At the tender age of 11 (me, not my grandad), after I had dumped a pitcher of milk on my little sister's head, I was told by Grandad, "Don't make enemies of your sisters. One day, they might be all you have left. And if they wanted to, they could make your life miserable."
Nearly thirty years later, I realised how right he was. One of my sisters has done her best to alienate every member of our family (she has adoption issues), but my little sister, with the milky hair, is now one of my best friends and we have such fun when I get to see her (she's in Canadia).
Thanks, Grandad, but how do I get my other sister to smarten up and stop trying to ruin everyone else's life?
(, Thu 19 Jun 2008, 17:58, 5 replies)
You can't
choosing your friends is compensation for not getting to choose your family.
(, Thu 19 Jun 2008, 18:21, closed)
Dump some milk
on her head too, she is obviously bitter at being left out all those years ago.
(, Thu 19 Jun 2008, 19:49, closed)
@Rsoles
I like it. I will do this when I see her.
Mwuhahahah!
(, Thu 19 Jun 2008, 22:48, closed)
Adoption issues
Are a strange thing, and obviously can be emotive, but have you considered that it may be a convenient peg to hang something else on? I only mention this as it is the only way I can explain the behaviour of my own sister. We were both adopted, raised through very happy childhoods by (the same) loving mum & dad, I am happy and have never felt strongly bothered about pursuing my biological 'family'. Mum is dead now, dad is still alive, and they have always been good enough for me. To hear my sister speak, you would not believe we were talking about the same family, same childhood, same mum & dad. She has 'found' her 'real' family, which she did before mum died, causing huge heartache in the process. It has fucked up her life in many ways, but I really don't think that adoption was the issue. I was the second child, with a 2.5 yr gap, and even now at almost 45, I still believe that she has never recovered from good old-fashioned sibling jealousy, having been removed from centre-stage for a while, following my arrival. Having always been 2nd in the pecking order throughout childhood, I was astonished the first time I heard her claim (scream, actually) that I was always the favourite, and got everything I wanted. This must mean that I wanted the smallest room, less pocket money, and occasionally having to wear supiciously feminine-looking Tshirts, and jeans that buttoned the wrong way and didn't have much room 'in front' :@ D (we were'nt flush with cash for quite a while)

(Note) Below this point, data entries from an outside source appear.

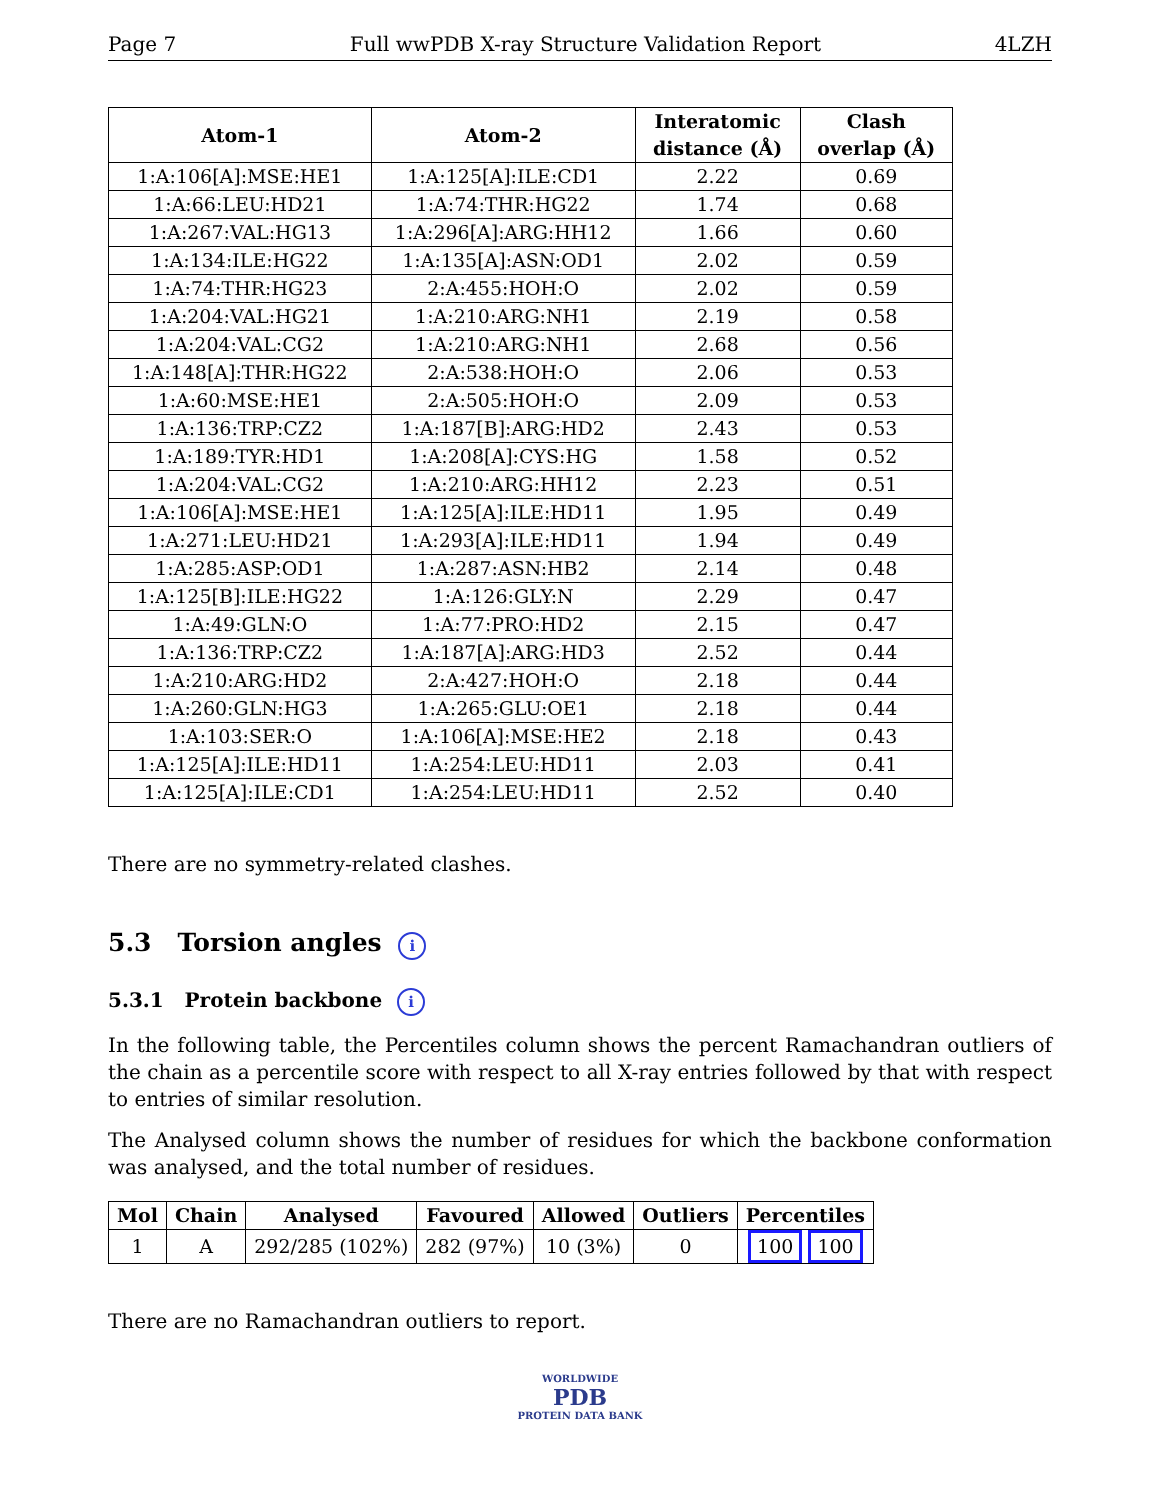Page 7 Full wwPDB X-ray Structure Validation Report 4LZH
| Atom-1 | Atom-2 | Interatomic distance (Å) | Clash overlap (Å) |
| --- | --- | --- | --- |
| 1:A:106[A]:MSE:HE1 | 1:A:125[A]:ILE:CD1 | 2.22 | 0.69 |
| 1:A:66:LEU:HD21 | 1:A:74:THR:HG22 | 1.74 | 0.68 |
| 1:A:267:VAL:HG13 | 1:A:296[A]:ARG:HH12 | 1.66 | 0.60 |
| 1:A:134:ILE:HG22 | 1:A:135[A]:ASN:OD1 | 2.02 | 0.59 |
| 1:A:74:THR:HG23 | 2:A:455:HOH:O | 2.02 | 0.59 |
| 1:A:204:VAL:HG21 | 1:A:210:ARG:NH1 | 2.19 | 0.58 |
| 1:A:204:VAL:CG2 | 1:A:210:ARG:NH1 | 2.68 | 0.56 |
| 1:A:148[A]:THR:HG22 | 2:A:538:HOH:O | 2.06 | 0.53 |
| 1:A:60:MSE:HE1 | 2:A:505:HOH:O | 2.09 | 0.53 |
| 1:A:136:TRP:CZ2 | 1:A:187[B]:ARG:HD2 | 2.43 | 0.53 |
| 1:A:189:TYR:HD1 | 1:A:208[A]:CYS:HG | 1.58 | 0.52 |
| 1:A:204:VAL:CG2 | 1:A:210:ARG:HH12 | 2.23 | 0.51 |
| 1:A:106[A]:MSE:HE1 | 1:A:125[A]:ILE:HD11 | 1.95 | 0.49 |
| 1:A:271:LEU:HD21 | 1:A:293[A]:ILE:HD11 | 1.94 | 0.49 |
| 1:A:285:ASP:OD1 | 1:A:287:ASN:HB2 | 2.14 | 0.48 |
| 1:A:125[B]:ILE:HG22 | 1:A:126:GLY:N | 2.29 | 0.47 |
| 1:A:49:GLN:O | 1:A:77:PRO:HD2 | 2.15 | 0.47 |
| 1:A:136:TRP:CZ2 | 1:A:187[A]:ARG:HD3 | 2.52 | 0.44 |
| 1:A:210:ARG:HD2 | 2:A:427:HOH:O | 2.18 | 0.44 |
| 1:A:260:GLN:HG3 | 1:A:265:GLU:OE1 | 2.18 | 0.44 |
| 1:A:103:SER:O | 1:A:106[A]:MSE:HE2 | 2.18 | 0.43 |
| 1:A:125[A]:ILE:HD11 | 1:A:254:LEU:HD11 | 2.03 | 0.41 |
| 1:A:125[A]:ILE:CD1 | 1:A:254:LEU:HD11 | 2.52 | 0.40 |
There are no symmetry-related clashes.
5.3 Torsion angles i
5.3.1 Protein backbone i
In the following table, the Percentiles column shows the percent Ramachandran outliers of the chain as a percentile score with respect to all X-ray entries followed by that with respect to entries of similar resolution.
The Analysed column shows the number of residues for which the backbone conformation was analysed, and the total number of residues.
| Mol | Chain | Analysed | Favoured | Allowed | Outliers | Percentiles |
| --- | --- | --- | --- | --- | --- | --- |
| 1 | A | 292/285 (102%) | 282 (97%) | 10 (3%) | 0 | 100 100 |
There are no Ramachandran outliers to report.
WORLDWIDE
PDB
PROTEIN DATA BANK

This may, of course, bear no resemblance to your own situation, which would be just as well, as I have no answer for you. My sis is still bitter, angry, self-obsessed, and there appears to have been fuck all I could do about it, over the years. I've now given up, and filed it under "just dunno, really", as I find I'm much happier if I ignore her and just try to remember the neicephews' birthdays occasionally :@ ]
Good luck.
(, Fri 20 Jun 2008, 10:03, closed)
@blyerkit
You are my spiritual brother!
My oldest sister believes that she was *hated* as a child by our parents. My mum was abused (in every way) by her father, and my sister uses this as excuse for her now miserable life - obviously sis had terrible parents! They always bent over backwards for her - they still do. We as brothers and sisters never treated her differently at all.
She conveniently ignores the fact that each of my other siblings are happy, successful, and fully adjusted adults.
I guess you're right, she doesn't really have 'adoption issues', she has many other issues that she blames on being adopted and (feeling like she has) never being loved.